◆ **WHAT THE EXERCISE ASKS**
Copy out every record below with complete accuracy.

◆ **RECORD EXCERPTS**
----------------
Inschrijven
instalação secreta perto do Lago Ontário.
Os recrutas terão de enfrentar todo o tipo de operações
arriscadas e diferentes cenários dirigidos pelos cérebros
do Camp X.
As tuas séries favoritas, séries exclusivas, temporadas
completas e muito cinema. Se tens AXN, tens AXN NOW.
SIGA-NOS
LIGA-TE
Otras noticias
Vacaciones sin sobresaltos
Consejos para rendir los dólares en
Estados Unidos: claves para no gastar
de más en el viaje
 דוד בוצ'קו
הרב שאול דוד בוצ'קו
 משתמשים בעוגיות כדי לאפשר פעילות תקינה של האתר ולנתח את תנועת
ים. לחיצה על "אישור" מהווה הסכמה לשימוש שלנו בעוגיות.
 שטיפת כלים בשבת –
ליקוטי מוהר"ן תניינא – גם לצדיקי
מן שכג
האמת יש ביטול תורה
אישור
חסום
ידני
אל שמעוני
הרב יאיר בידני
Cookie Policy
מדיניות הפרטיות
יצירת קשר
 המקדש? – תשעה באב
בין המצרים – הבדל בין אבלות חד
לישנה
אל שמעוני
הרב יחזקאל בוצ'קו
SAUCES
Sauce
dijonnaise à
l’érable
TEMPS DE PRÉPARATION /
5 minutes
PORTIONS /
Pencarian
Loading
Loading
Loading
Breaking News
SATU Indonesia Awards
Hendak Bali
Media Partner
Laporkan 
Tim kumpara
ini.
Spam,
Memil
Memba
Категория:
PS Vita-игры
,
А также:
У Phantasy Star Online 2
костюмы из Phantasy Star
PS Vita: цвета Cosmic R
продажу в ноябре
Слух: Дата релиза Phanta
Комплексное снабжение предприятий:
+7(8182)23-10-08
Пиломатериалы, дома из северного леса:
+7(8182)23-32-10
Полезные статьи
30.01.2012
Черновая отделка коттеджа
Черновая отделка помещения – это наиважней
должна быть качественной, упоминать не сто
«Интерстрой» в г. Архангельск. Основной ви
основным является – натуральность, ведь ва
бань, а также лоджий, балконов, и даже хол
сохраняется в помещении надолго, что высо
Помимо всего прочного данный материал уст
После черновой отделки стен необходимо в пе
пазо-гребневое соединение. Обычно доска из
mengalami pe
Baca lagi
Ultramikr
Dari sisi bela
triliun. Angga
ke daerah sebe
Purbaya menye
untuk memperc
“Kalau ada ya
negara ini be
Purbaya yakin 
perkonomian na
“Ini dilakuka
----------------
◆ **FINISHED EXERCISE**
Inschrijven
instalação secreta perto do Lago Ontário.
Os recrutas terão de enfrentar todo o tipo de operações
arriscadas e diferentes cenários dirigidos pelos cérebros
do Camp X.
As tuas séries favoritas, séries exclusivas, temporadas
completas e muito cinema. Se tens AXN, tens AXN NOW.
SIGA-NOS
LIGA-TE
Otras noticias
Vacaciones sin sobresaltos
Consejos para rendir los dólares en
Estados Unidos: claves para no gastar
de más en el viaje
 דוד בוצ'קו
הרב שאול דוד בוצ'קו
 משתמשים בעוגיות כדי לאפשר פעילות תקינה של האתר ולנתח את תנועת
ים. לחיצה על "אישור" מהווה הסכמה לשימוש שלנו בעוגיות.
 שטיפת כלים בשבת –
ליקוטי מוהר"ן תניינא – גם לצדיקי
מן שכג
האמת יש ביטול תורה
אישור
חסום
ידני
אל שמעוני
הרב יאיר בידני
Cookie Policy
מדיניות הפרטיות
יצירת קשר
 המקדש? – תשעה באב
בין המצרים – הבדל בין אבלות חד
לישנה
אל שמעוני
הרב יחזקאל בוצ'קו
SAUCES
Sauce
dijonnaise à
l’érable
TEMPS DE PRÉPARATION /
5 minutes
PORTIONS /
Pencarian
Loading
Loading
Loading
Breaking News
SATU Indonesia Awards
Hendak Bali
Media Partner
Laporkan 
Tim kumpara
ini.
Spam,
Memil
Memba
Категория:
PS Vita-игры
,
А также:
У Phantasy Star Online 2
костюмы из Phantasy Star
PS Vita: цвета Cosmic R
продажу в ноябре
Слух: Дата релиза Phanta
Комплексное снабжение предприятий:
+7(8182)23-10-08
Пиломатериалы, дома из северного леса:
+7(8182)23-32-10
Полезные статьи
30.01.2012
Черновая отделка коттеджа
Черновая отделка помещения – это наиважней
должна быть качественной, упоминать не сто
«Интерстрой» в г. Архангельск. Основной ви
основным является – натуральность, ведь ва
бань, а также лоджий, балконов, и даже хол
сохраняется в помещении надолго, что высо
Помимо всего прочного данный материал уст
После черновой отделки стен необходимо в пе
пазо-гребневое соединение. Обычно доска из
mengalami pe
Baca lagi
Ultramikr
Dari sisi bela
triliun. Angga
ke daerah sebe
Purbaya menye
untuk memperc
“Kalau ada ya
negara ini be
Purbaya yakin 
perkonomian na
“Ini dilakuka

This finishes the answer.